● DATA
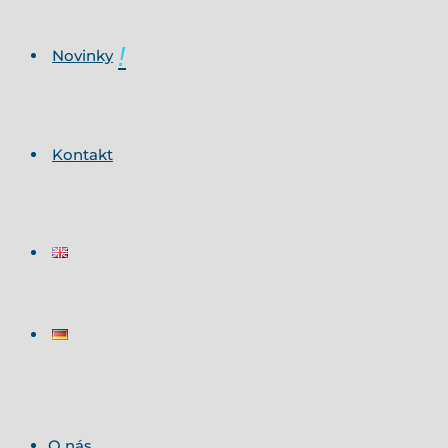
Novinky
Kontakt
O nás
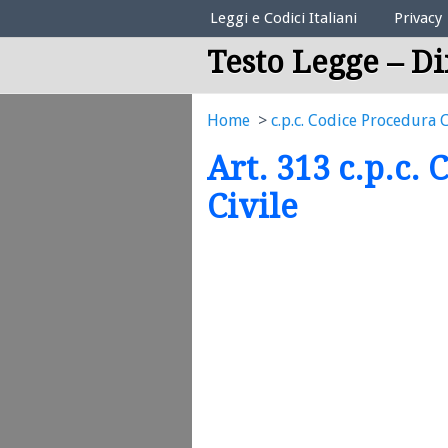
Elenco Codici Legali
Leggi e Codici Italiani
Privacy
Testo Legge – Di
Home
c.p.c. Codice Procedura C
Art. 313 c.p.c.
Civile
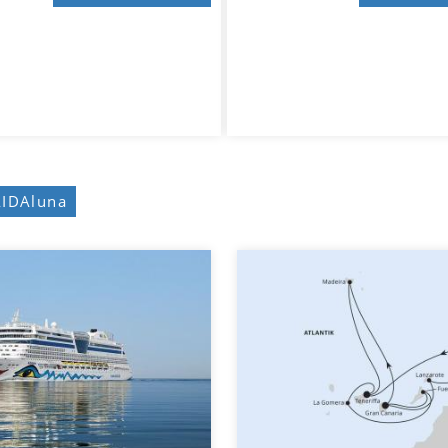
AIDAluna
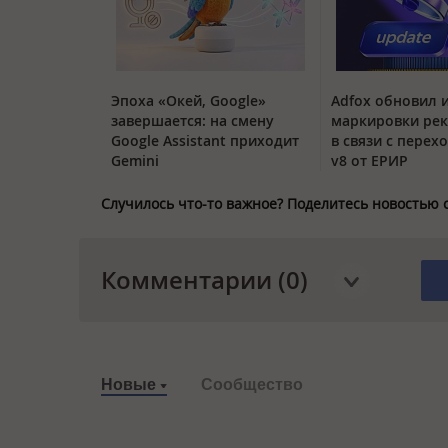
Эпоха «Окей, Google»
Adfox обновил 
завершается: на смену
маркировки ре
Google Assistant приходит
в связи с перех
Gemini
v8 от ЕРИР
Случилось что-то важное? Поделитесь новостью 
Комментарии (0)
Новые
Сообщество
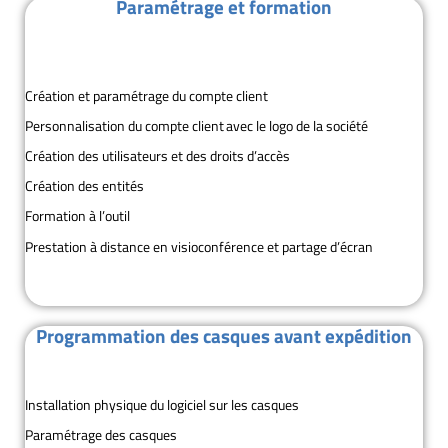
Paramétrage et formation
Création et paramétrage du compte client
Personnalisation du compte client avec le logo de la société
Création des utilisateurs et des droits d’accès
Création des entités
Formation à l’outil
Prestation à distance en visioconférence et partage d’écran
Programmation des casques avant expédition
Installation physique du logiciel sur les casques
Paramétrage des casques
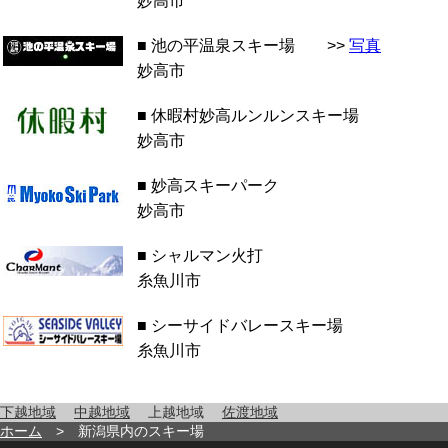
妙高市
■ 池の平温泉スキー場 >>
写真
妙高市
■ 休暇村妙高ルンルンスキー場
妙高市
■ 妙高スキーパーク
妙高市
■ シャルマン火打
糸魚川市
■ シーサイドバレースキー場
糸魚川市
下越地域
中越地域
上越地域
佐渡地域
ホーム
> 新潟県内のスキー場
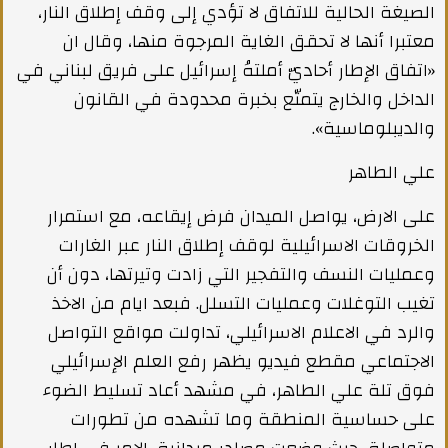
الصيغة الحالية للاتفاق لا تؤدي إلى وقف إطلاق النار،
معتبرا أنها لا تحقق الغاية المرجوة منها، وقال ان
«اتفاق الإطار أحاديّ أملتهُ إسرائيل على فريق لبناني في
الداخل والخارج يتمتّع بخبرة محدودة في القانون
والديبلوماسية».
علي الطاهر
على الارض، يواصل الميدان فرض إيقاعه، مع استمرار
الخروقات الاسرائيلية لوقف إطلاق النار عبر الغارات
وعمليات النسف والتفجير التي زادت وتيرتها، دون أن
تغيب التوغلات وعمليات التسلل. فبعد ايام من الاخذ
والرد في الاعلام الاسرائيلي، تداولت مواقع التواصل
الاجتماعي مقطع فيديو يظهر رفع العلم الإسرائيلي
فوق تلة علي الطاهر، في مشهد أعاد تسليط الضوء
على حساسية المنطقة وما تشهده من تطورات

● EXERCISE
Please give the entries again word for word, without any pictures.

● ANSWER TO THE PROBLEM
Novinky
Kontakt
O nás
Elenco Codici Legali
Leggi e Codici Italiani
Privacy
Testo Legge – Di
Home
c.p.c. Codice Procedura C
Art. 313 c.p.c.
Civile
AIDAluna
Эпоха «Окей, Google»
Adfox обновил 
завершается: на смену
маркировки ре
Google Assistant приходит
в связи с перех
Gemini
v8 от ЕРИР
Случилось что-то важное? Поделитесь новостью 
Комментарии (0)
Новые
Сообщество
Paramétrage et formation
Création et paramétrage du compte client
Personnalisation du compte client avec le logo de la société
Création des utilisateurs et des droits d’accès
Création des entités
Formation à l’outil
Prestation à distance en visioconférence et partage d’écran
Programmation des casques avant expédition
Installation physique du logiciel sur les casques
Paramétrage des casques
妙高市
■ 池の平温泉スキー場 >>
写真
妙高市
■ 休暇村妙高ルンルンスキー場
妙高市
■ 妙高スキーパーク
妙高市
■ シャルマン火打
糸魚川市
■ シーサイドバレースキー場
糸魚川市
下越地域
中越地域
上越地域
佐渡地域
ホーム
> 新潟県内のスキー場
الصيغة الحالية للاتفاق لا تؤدي إلى وقف إطلاق النار،
معتبرا أنها لا تحقق الغاية المرجوة منها، وقال ان
«اتفاق الإطار أحاديّ أملتهُ إسرائيل على فريق لبناني في
الداخل والخارج يتمتّع بخبرة محدودة في القانون
والديبلوماسية».
علي الطاهر
على الارض، يواصل الميدان فرض إيقاعه، مع استمرار
الخروقات الاسرائيلية لوقف إطلاق النار عبر الغارات
وعمليات النسف والتفجير التي زادت وتيرتها، دون أن
تغيب التوغلات وعمليات التسلل. فبعد ايام من الاخذ
والرد في الاعلام الاسرائيلي، تداولت مواقع التواصل
الاجتماعي مقطع فيديو يظهر رفع العلم الإسرائيلي
فوق تلة علي الطاهر، في مشهد أعاد تسليط الضوء
على حساسية المنطقة وما تشهده من تطورات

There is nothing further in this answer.